**Exercise goal**
Give back an exact copy of the entries beneath, minus the pictures.

<<<<

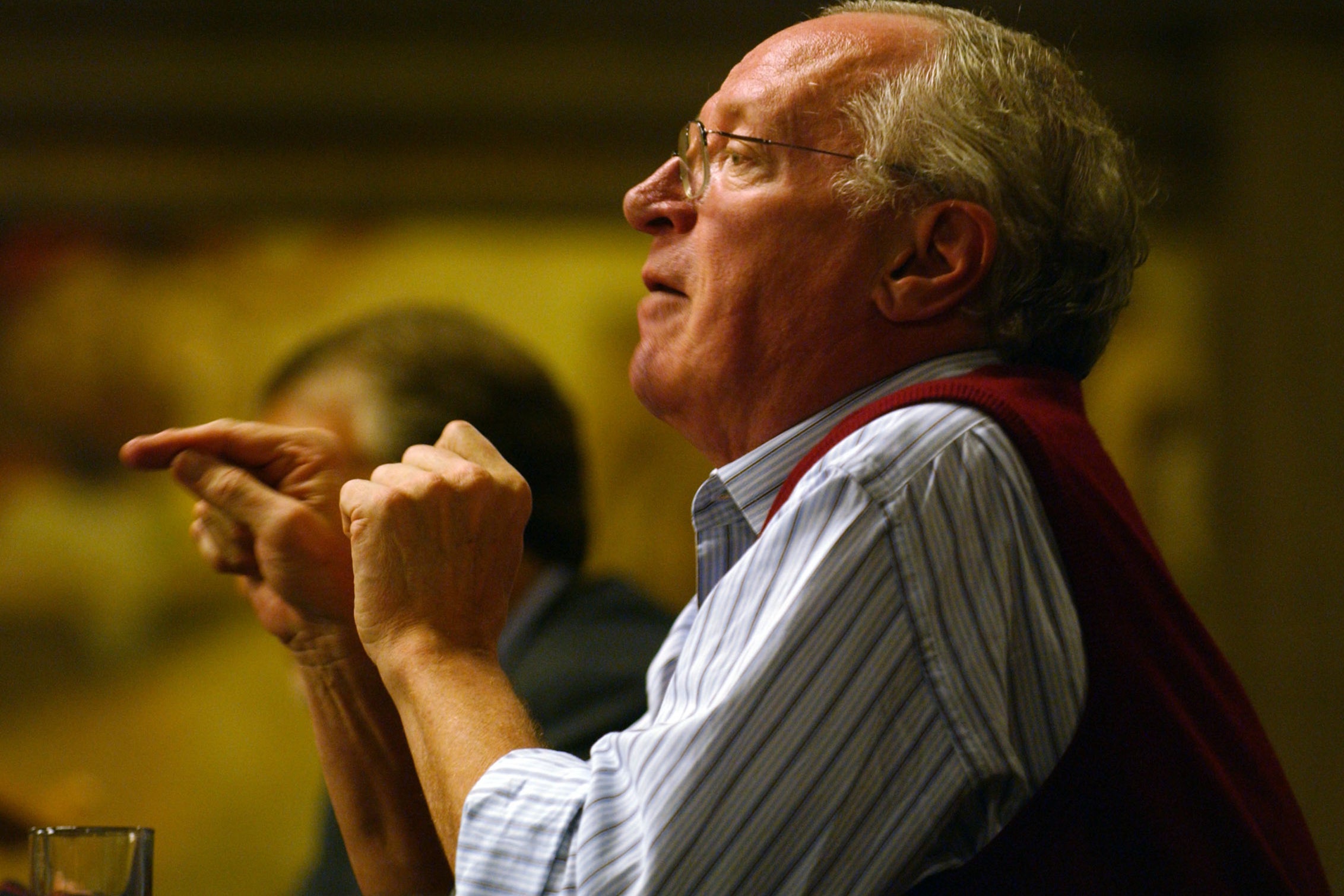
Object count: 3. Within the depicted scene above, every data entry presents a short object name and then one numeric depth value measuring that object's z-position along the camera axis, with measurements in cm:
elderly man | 365
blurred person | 417
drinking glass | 374
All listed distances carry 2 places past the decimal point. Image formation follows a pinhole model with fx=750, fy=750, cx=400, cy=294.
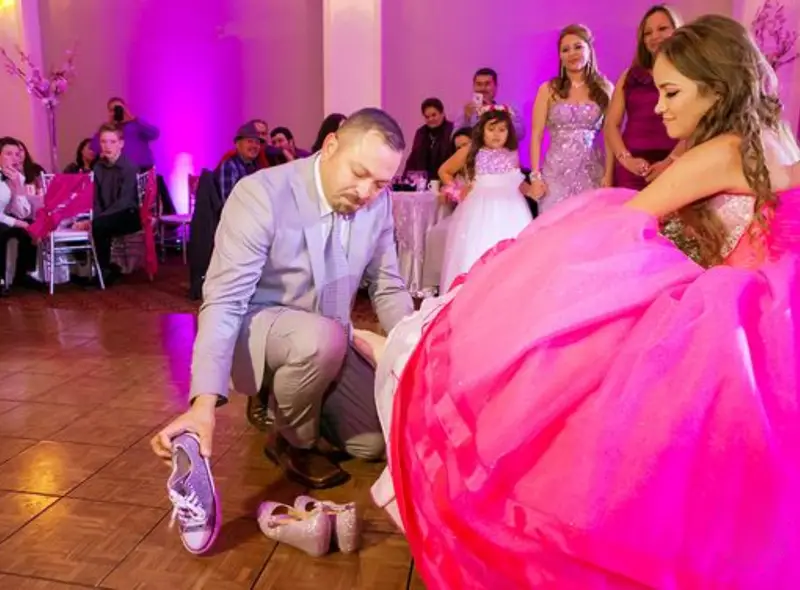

>>>>

**Solution to this task**
Object count: 3. Within the depicted scene above, every data entry presents a short object name and then one numeric depth value measuring that object's z-position along the camera axis, with measurements in cm:
elderly man | 365
blurred person | 417
drinking glass | 374
All listed distances carry 2 places past the decimal point. Image formation follows a pinhole model with fx=750, fy=750, cx=400, cy=294.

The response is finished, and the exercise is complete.